Thompson was given a four-year ban from competition from the date of his provisional suspension on December 19 last year.
He also competed as a guide to a visually impaired athlete, three-time Paralympic Games representative Gerrard Gosens, who was disqualified from his race as a result of the positive test.
Contacted by the Herald, Thompson said he had not doped but did not have the energy to fight the ITU given "so much going on in my personal life that isn't that positive" currently.
"I didn't take EPO," he said. "I didn't knowingly take anything …
"I tried to stick up for myself with those guys – they had a bunch of negative and positive results – and they decided to take the path that they did."
The chief executive of Triathlon Australia, former world champion and Olympian Miles Stewart, had no sympathy for Thompson, a little-known competitor from the Gold Coast.
"From my perspective, he's done the wrong thing, he's been caught, he'll do his time," he said. "We're glad that we've caught this person in the act and provided the penalties accordingly."
Stewart said age group athletes hardly ever tested positive but the organisation took drug-testing seriously.
"I'd be a lot more concerned if it was an elite athlete," he said. "But in saying that, we don't want any athlete doing the wrong thing …
"We're one of the only sports in the country that actually tests age group athletes because we feel it's really important to provide a safe and fair environment for all our competitors racing. And when you test, sometimes you catch people out.
"So I'm happy when I see [that result] because it shows me it's working and it provides deterrents for people who want to do the wrong thing."
Stewart said he felt for Gosens who had Thompson as his guide on the Gold Coast.
"Through no fault of his own he's been stuck in a terrible situation," he said. "It's cost him valuable points towards [Paralympic] selection."
Gosens said he was "severely disappointed" by his guide's positive test, which resulted in him being disqualified even though Thompson had tested negative after the paratriathlon race.
"Those points are crucial for my qualification for 2020," he said. "It's placed things in the balance for me.
"As a totally blind athlete, they're the challenges that I don't think able-bodied athletes understand. It's about teamwork … The heartbreaking fact is that my result has been affected by another person's result two days prior."
Gosens, best known outside Paralympic events for competing on Dancing With The Stars and climbing Mt Everest, posted a call out on Facebook early last year for a guide to help him break into triathlon after previously representing Australia in goalball and distance running.
Thompson, Irish-born and then working as a lawyer, had responded.
Since testing positive, Gosens said he had apologised via email "but he has never had the courage to give me a call and say 'I'm really sorry, Gerrard'."

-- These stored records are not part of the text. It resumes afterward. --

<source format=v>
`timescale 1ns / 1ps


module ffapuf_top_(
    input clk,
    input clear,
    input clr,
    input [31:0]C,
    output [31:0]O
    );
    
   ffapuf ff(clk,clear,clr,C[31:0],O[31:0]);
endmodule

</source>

Sydney age group triathlete Travis Shields, who has been elevated to a bronze medal at the world championships, said he remembered how strongly Thompson had raced on the day.
"He ran past me," he said. "I remember trying to run with him and, at about 2k, he dropped me like a hot rock."

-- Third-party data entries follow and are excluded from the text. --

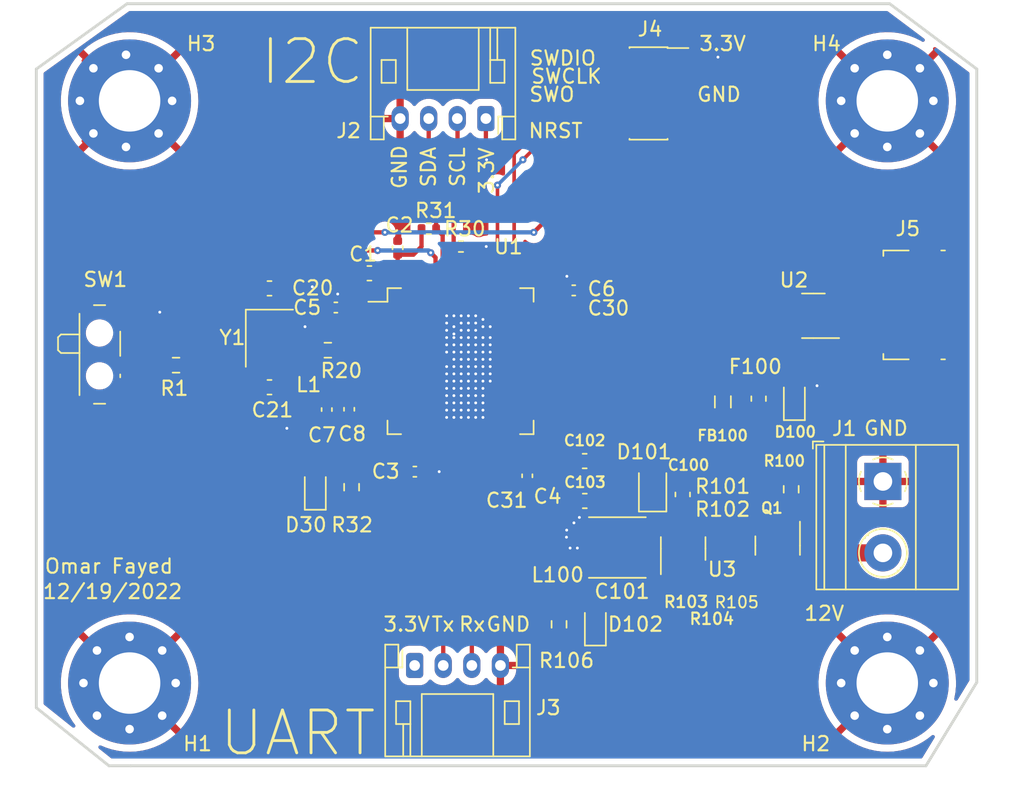
<source format=kicad_pcb>
(kicad_pcb (version 20211014) (generator pcbnew)

  (general
    (thickness 4.69)
  )

  (paper "User" 150.8 150.419)
  (layers
    (0 "F.Cu" signal)
    (1 "In1.Cu" power "GND")
    (2 "In2.Cu" power "3V3")
    (31 "B.Cu" signal "B.5V")
    (32 "B.Adhes" user "B.Adhesive")
    (33 "F.Adhes" user "F.Adhesive")
    (34 "B.Paste" user)
    (35 "F.Paste" user)
    (36 "B.SilkS" user "B.Silkscreen")
    (37 "F.SilkS" user "F.Silkscreen")
    (38 "B.Mask" user)
    (39 "F.Mask" user)
    (40 "Dwgs.User" user "User.Drawings")
    (41 "Cmts.User" user "User.Comments")
    (42 "Eco1.User" user "User.Eco1")
    (43 "Eco2.User" user "User.Eco2")
    (44 "Edge.Cuts" user)
    (45 "Margin" user)
    (46 "B.CrtYd" user "B.Courtyard")
    (47 "F.CrtYd" user "F.Courtyard")
    (48 "B.Fab" user)
    (49 "F.Fab" user)
    (50 "User.1" user)
    (51 "User.2" user)
    (52 "User.3" user)
    (53 "User.4" user)
    (54 "User.5" user)
    (55 "User.6" user)
    (56 "User.7" user)
    (57 "User.8" user)
    (58 "User.9" user)
  )

  (setup
    (stackup
      (layer "F.SilkS" (type "Top Silk Screen") (color "White"))
      (layer "F.Paste" (type "Top Solder Paste"))
      (layer "F.Mask" (type "Top Solder Mask") (color "Purple") (thickness 0.01))
      (layer "F.Cu" (type "copper") (thickness 0.035))
      (layer "dielectric 1" (type "core") (thickness 1.51) (material "FR4") (epsilon_r 4.5) (loss_tangent 0.02))
      (layer "In1.Cu" (type "copper") (thickness 0.035))
      (layer "dielectric 2" (type "prepreg") (thickness 1.51) (material "FR4") (epsilon_r 4.5) (loss_tangent 0.02))
      (layer "In2.Cu" (type "copper") (thickness 0.035))
      (layer "dielectric 3" (type "core") (thickness 1.51) (material "FR4") (epsilon_r 4.5) (loss_tangent 0.02))
      (layer "B.Cu" (type "copper") (thickness 0.035))
      (layer "B.Mask" (type "Bottom Solder Mask") (color "Purple") (thickness 0.01))
      (layer "B.Paste" (type "Bottom Solder Paste"))
      (layer "B.SilkS" (type "Bottom Silk Screen") (color "White"))
      (copper_finish "None")
      (dielectric_constraints no)
    )
    (pad_to_mask_clearance 0)
    (pcbplotparams
      (layerselection 0x00010fc_ffffffff)
      (disableapertmacros false)
      (usegerberextensions false)
      (usegerberattributes true)
      (usegerberadvancedattributes true)
      (creategerberjobfile true)
      (svguseinch false)
      (svgprecision 6)
      (excludeedgelayer true)
      (plotframeref false)
      (viasonmask false)
      (mode 1)
      (useauxorigin false)
      (hpglpennumber 1)
      (hpglpenspeed 20)
      (hpglpendiameter 15.000000)
      (dxfpolygonmode true)
      (dxfimperialunits true)
      (dxfusepcbnewfont true)
      (psnegative false)
      (psa4output false)
      (plotreference true)
      (plotvalue true)
      (plotinvisibletext false)
      (sketchpadsonfab false)
      (subtractmaskfromsilk false)
      (outputformat 1)
      (mirror false)
      (drillshape 1)
      (scaleselection 1)
      (outputdirectory "")
    )
  )

  (net 0 "")
  (net 1 "+3.3V")
  (net 2 "GND")
  (net 3 "+3.3VA")
  (net 4 "OSC_IN")
  (net 5 "Net-(C30-Pad1)")
  (net 6 "Net-(C31-Pad1)")
  (net 7 "BUCK_IN")
  (net 8 "BUCK_BST")
  (net 9 "BUCK_SW")
  (net 10 "Net-(D30-Pad1)")
  (net 11 "STATE_LED")
  (net 12 "Net-(D100-Pad1)")
  (net 13 "+5V")
  (net 14 "Net-(D102-Pad1)")
  (net 15 "+12V")
  (net 16 "I2C1_SCL")
  (net 17 "I2C1_SDA")
  (net 18 "UART3_Tx")
  (net 19 "UART3_Rx")
  (net 20 "SWDIO")
  (net 21 "SWCLK")
  (net 22 "Net-(F100-Pad2)")
  (net 23 "USBCON_N")
  (net 24 "Net-(Q1-Pad1)")
  (net 25 "BOOT")
  (net 26 "Net-(R1-Pad2)")
  (net 27 "OSC_OUT")
  (net 28 "BUCK_EN")
  (net 29 "BUCK_FB")
  (net 30 "Net-(R104-Pad2)")
  (net 31 "unconnected-(U1-Pad2)")
  (net 32 "unconnected-(U1-Pad3)")
  (net 33 "unconnected-(U1-Pad4)")
  (net 34 "NRST")
  (net 35 "unconnected-(U1-Pad8)")
  (net 36 "unconnected-(U1-Pad9)")
  (net 37 "unconnected-(U1-Pad10)")
  (net 38 "unconnected-(U1-Pad11)")
  (net 39 "unconnected-(U1-Pad14)")
  (net 40 "unconnected-(U1-Pad15)")
  (net 41 "unconnected-(U1-Pad17)")
  (net 42 "unconnected-(U1-Pad20)")
  (net 43 "unconnected-(U1-Pad21)")
  (net 44 "unconnected-(U1-Pad22)")
  (net 45 "unconnected-(U1-Pad23)")
  (net 46 "unconnected-(U1-Pad24)")
  (net 47 "unconnected-(U1-Pad25)")
  (net 48 "unconnected-(U1-Pad26)")
  (net 49 "unconnected-(U1-Pad27)")
  (net 50 "unconnected-(U1-Pad28)")
  (net 51 "unconnected-(U1-Pad33)")
  (net 52 "unconnected-(U1-Pad34)")
  (net 53 "unconnected-(U1-Pad35)")
  (net 54 "unconnected-(U1-Pad36)")
  (net 55 "unconnected-(U1-Pad37)")
  (net 56 "unconnected-(U1-Pad38)")
  (net 57 "unconnected-(U1-Pad39)")
  (net 58 "unconnected-(U1-Pad40)")
  (net 59 "unconnected-(U1-Pad41)")
  (net 60 "unconnected-(U1-Pad42)")
  (net 61 "unconnected-(U1-Pad43)")
  (net 62 "USBCON_P")
  (net 63 "D-")
  (net 64 "unconnected-(U1-Pad50)")
  (net 65 "unconnected-(U1-Pad51)")
  (net 66 "unconnected-(U1-Pad52)")
  (net 67 "unconnected-(U1-Pad53)")
  (net 68 "unconnected-(U1-Pad54)")
  (net 69 "SWO")
  (net 70 "unconnected-(U1-Pad56)")
  (net 71 "unconnected-(U1-Pad57)")
  (net 72 "unconnected-(U1-Pad61)")
  (net 73 "unconnected-(U1-Pad62)")
  (net 74 "unconnected-(J4-Pad7)")
  (net 75 "unconnected-(J4-Pad8)")
  (net 76 "Net-(C21-Pad2)")
  (net 77 "D+")

  (footprint "Fuse:Fuse_0603_1608Metric" (layer "F.Cu") (at 67.542427 45.423742 90))

  (footprint "Capacitor_SMD:C_0201_0603Metric" (layer "F.Cu") (at 54.61 39.116))

  (footprint "Diode_SMD:D_0805_2012Metric" (layer "F.Cu") (at 60.128563 51.636897 90))

  (footprint "Capacitor_SMD:C_0402_1005Metric" (layer "F.Cu") (at 37.335276 46.18703 -90))

  (footprint "Connector_JST:JST_PH_S4B-PH-K_1x04_P2.00mm_Horizontal" (layer "F.Cu") (at 43.482 64.098))

  (footprint "Resistor_SMD:R_0603_1608Metric" (layer "F.Cu") (at 69.821547 51.765722 90))

  (footprint "Button_Switch_SMD:SW_SPDT_PCM12" (layer "F.Cu") (at 21.767427 42.328656 -90))

  (footprint "Crystal:Crystal_SMD_3225-4Pin_3.2x2.5mm" (layer "F.Cu") (at 33.321218 41.191183 -90))

  (footprint "Resistor_SMD:R_0201_0603Metric" (layer "F.Cu") (at 65.614923 54.580488 90))

  (footprint "Capacitor_SMD:C_0402_1005Metric" (layer "F.Cu") (at 38.902647 46.165559 -90))

  (footprint "Capacitor_SMD:C_0603_1608Metric" (layer "F.Cu") (at 62.232705 52.130727 90))

  (footprint "Resistor_SMD:R_0201_0603Metric" (layer "F.Cu") (at 64.614923 54.580488 -90))

  (footprint "Capacitor_SMD:C_0201_0603Metric" (layer "F.Cu") (at 49.985918 50.735135 -90))

  (footprint "Package_TO_SOT_SMD:SOT-23-6" (layer "F.Cu") (at 62.264405 55.912973 90))

  (footprint "Inductor_SMD:L_Abracon_ASPI-4030S" (layer "F.Cu") (at 57.66023 55.842511 180))

  (footprint "Capacitor_SMD:C_0402_1005Metric" (layer "F.Cu") (at 43.496492 50.532854 180))

  (footprint "Connector_PinSocket_1.27mm:PinSocket_2x05_P1.27mm_Vertical_SMD" (layer "F.Cu") (at 59.842427 24.058656))

  (footprint "Capacitor_SMD:C_0603_1608Metric" (layer "F.Cu") (at 33.329514 44.624061))

  (footprint "Resistor_SMD:R_0402_1005Metric" (layer "F.Cu") (at 46.720339 34.77393 180))

  (footprint "Package_TO_SOT_SMD:SOT-23" (layer "F.Cu") (at 68.874734 55.707227 -90))

  (footprint "MountingHole:MountingHole_4.3mm_M4_Pad_Via" (layer "F.Cu") (at 23.542427 65.328656 180))

  (footprint "MountingHole:MountingHole_4.3mm_M4_Pad_Via" (layer "F.Cu") (at 76.542427 65.328656))

  (footprint "Resistor_SMD:R_0201_0603Metric" (layer "F.Cu") (at 66.042427 58.578656))

  (footprint "Capacitor_SMD:C_0402_1005Metric" (layer "F.Cu") (at 51.360051 50.822485 -90))

  (footprint "Package_QFP:LQFP-64_10x10mm_P0.5mm" (layer "F.Cu") (at 46.692427 42.798656))

  (footprint "Capacitor_SMD:C_0603_1608Metric" (layer "F.Cu") (at 55.383508 52.581614))

  (footprint "MountingHole:MountingHole_4.3mm_M4_Pad_Via" (layer "F.Cu") (at 23.292427 24.578656))

  (footprint "Resistor_SMD:R_0603_1608Metric" (layer "F.Cu") (at 37.411657 42.031073 180))

  (footprint "Capacitor_SMD:C_0402_1005Metric" (layer "F.Cu") (at 37.969899 39.04448 180))

  (footprint "Resistor_SMD:R_0603_1608Metric" (layer "F.Cu") (at 53.583745 61.217941 90))

  (footprint "Capacitor_SMD:C_0201_0603Metric" (layer "F.Cu") (at 60.68 58.563939 180))

  (footprint "Capacitor_SMD:C_0402_1005Metric" (layer "F.Cu") (at 42.294126 34.863981 90))

  (footprint "Package_TO_SOT_SMD:SOT-23-6" (layer "F.Cu") (at 71.374 39.624 180))

  (footprint "Resistor_SMD:R_0603_1608Metric" (layer "F.Cu") (at 26.792427 43.078656 180))

  (footprint "Resistor_SMD:R_0603_1608Metric" (layer "F.Cu") (at 39.072427 51.618907 -90))

  (footprint "TerminalBlock_Phoenix:TerminalBlock_Phoenix_MKDS-1,5-2_1x02_P5.00mm_Horizontal" (layer "F.Cu") (at 76.237427 51.218297 -90))

  (footprint "Capacitor_SMD:C_0603_1608Metric" (layer "F.Cu") (at 40.318217 36.648532 180))

  (footprint "Capacitor_SMD:C_0603_1608Metric" (layer "F.Cu") (at 33.329514 37.704699 180))

  (footprint "Capacitor_SMD:C_0603_1608Metric" (layer "F.Cu") (at 55.375098 49.790452))

  (footprint "Diode_SMD:D_0603_1608Metric" (layer "F.Cu") (at 70.042427 45.4405 90))

  (footprint "Resistor_SMD:R_0201_0603Metric" (layer "F.Cu") (at 64.25 58.586631))

  (footprint "MountingHole:MountingHole_4.3mm_M4_Pad_Via" (layer "F.Cu") (at 76.542427 24.578656))

  (footprint "Inductor_SMD:L_0805_2012Metric" (layer "F.Cu") (at 65.042427 45.648742 -90))

  (footprint "LED_SMD:LED_0603_1608Metric" (layer "F.Cu") (at 56.123745 61.217941 90))

  (footprint "Resistor_SMD:R_0402_1005Metric" (layer "F.Cu") (at 44.473416 33.528))

  (footprint "Capacitor_SMD:C_0402_1005Metric" (layer "F.Cu") (at 54.61 37.846))

  (footprint "Inductor_SMD:L_0402_1005Metric" (layer "F.Cu") (at 35.9182 46.165559 90))

  (footprint "Connector_USB:USB_Micro-B_Molex_47346-0001" (layer "F.Cu") (at 77.978 38.862 90))

  (footprint "Connector_JST:JST_PH_S4B-PH-K_1x04_P2.00mm_Horizontal" (layer "F.Cu") (at 48.466 25.818 180))

  (footprint "LED_SMD:LED_0603_1608Metric" (layer "F.Cu")
    (tedit 5F68FEF1) (tstamp f3c6397b-e10a-48fc-9168-37bf6943173a)
    (at 36.532427 51.71311 90)
    (descr "LED SMD 0603 (1608 Metric), square (rectangular) end terminal, IPC_7351 nominal, (Body size source: http://www.tortai-tech.com/upload/download/2011102023233369053.pdf), generated with kicad-footprint-generator")
    (tags "LED")
    (property "Sheetfile" "STM32 + USB + Buck.kicad_sch")
    (property "Sheetname" "")
    (path "/9fa6bec6-4409-4351-82e8-0843a5aa314e")
    (attr smd)
    (fp_text reference "D30" (at -2.543489 -0.659424 180) (layer "F.SilkS")
      (effects (font (size 1 1) (thickness 0.15)))
      (tstamp 8263af54-43fb-4609-9dde-6bd94ed60284)
    )
    (fp_text value "LED_Small" (at 0 1.43 90) (layer "F.Fab")
      (effects (font (size 1 1) (thickness 0.15)))
      (tstamp 14b0a8f1-26a2-4321-aece-b5ac82f8ce82)
    )
    (fp_text user "${REFERENCE}" (at 0 0 90) (layer "F.Fab")
      (effects (font (size 0.4 0.4) (thickness 0.06)))
      (tstamp 040121cf-59d8-41cb-b28e-a79620feeb66)
    )
    (fp_line (start 0.8 -0.735) (end -1.485 -0.735) (layer "F.SilkS") (width 0.12) (tstamp 0317856f-f06f-4cc8-bafd-48f8fa240c68))
    (fp_line (start -1.485 -0.735) (end -1.485 0.735) (layer "F.SilkS") (width 0.12) (tstamp 072c2cdc-544c-4efe-98c7-db43e01a6094))
    (fp_line (start -1.485 0.735) (end 0.8 0.735) (layer "F.SilkS") (width 0.12) (tstamp d6b53684-8e8e-467e-801f-57bce34746ff))
    (fp_line (start 1.48 -0.73) (end 1.48 0.73) (layer "F.CrtYd") (width 0.05) (tstamp 3739191f-e513-4eaa-8e70-7d4d7d551355))
    (fp_line (start 1.48 0.73) (end -1.48 0.73) (layer "F.CrtYd") (width 0.05) (tstamp 469dc4ac-141b-4352-ad0e-7d97f62190a7))
    (fp_line (start -1.48 -0.73) (end 1.48 -0.73) (layer "F.CrtYd") (width 0.05) (tstamp 87fc69fb-a1a3-41a4-aa3d-e3fdc230a78c))
    (fp_line (start -1.48 0.73) (end -1.48 -0.73) (layer "F.CrtYd") (width 0.05) (tstamp 99d17580-0b7a-46c9-90dd-3c5756263e60))
    (fp_line (start -0.5 -0.4) (end -0.8 -0.1) (layer "F.Fab") (width 0.1) (tstamp 124fd41f-9fba-4ec6-8640-91e9daf3be64))
    (fp_line (start 0.8 0.4) (end 0.8 -0.4) (layer "F.Fab") (width 0.1) (tstamp 12e3dfba-00be-4c51-a487-2e68e0575fde))
    (fp_line (start -0.8 0.4) (end 0.8 0.4) (layer "F.Fab") (width 0.1) (tstamp 18d15628-fbee-4e85-a6df-ed7f0c9ddc5e))
    (fp_line (start -0.8 -0.1) (end -0.8 0.4) (layer "F.Fab") (width 0.1) (tstamp 967a14a2-75fa-4dcd-b50c-f3cee2a5b86f))
    (fp_line (start 0.8 -0.4) (end -0.5 -0.4) (layer "F.Fab") (width 0.1) (tstamp be410ab9-b427-486a-9259-373ada13cd0b))
    (pad "1" smd roundrect (at -0.7875 0 90) (size 0.875 0.95) (layers "F.Cu" "F.Paste" "F.Mask") (roundrect_rratio 0.25)
      (net 10 "Net-(D30-Pad1)") (pinfunction 
... [661030 chars truncated]
</source>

Shields was surprised by a positive test outside the elite ranks.
"I just thought age group sport was pretty clean," he said. "It's a definite surprise and a bit sad."
He felt bittersweet about getting a medal so long after the event.
"It would have been good to get on the podium but I guess it's good that he got caught."
Once commonly associated with doping among cyclists, EPO is believed to increase oxygen absorption, reduce fatigue and improve endurance for athletes.
The ITU also announced that a Portuguese triathlete, Nuno Jose Pereira e Silva, had been stripped of his silver medal in the 40 to 44 age group and banned for two years after testing positive to the stimulants ephedrine and oxilofrine at the long-distance triathlon world championships in Spain in May.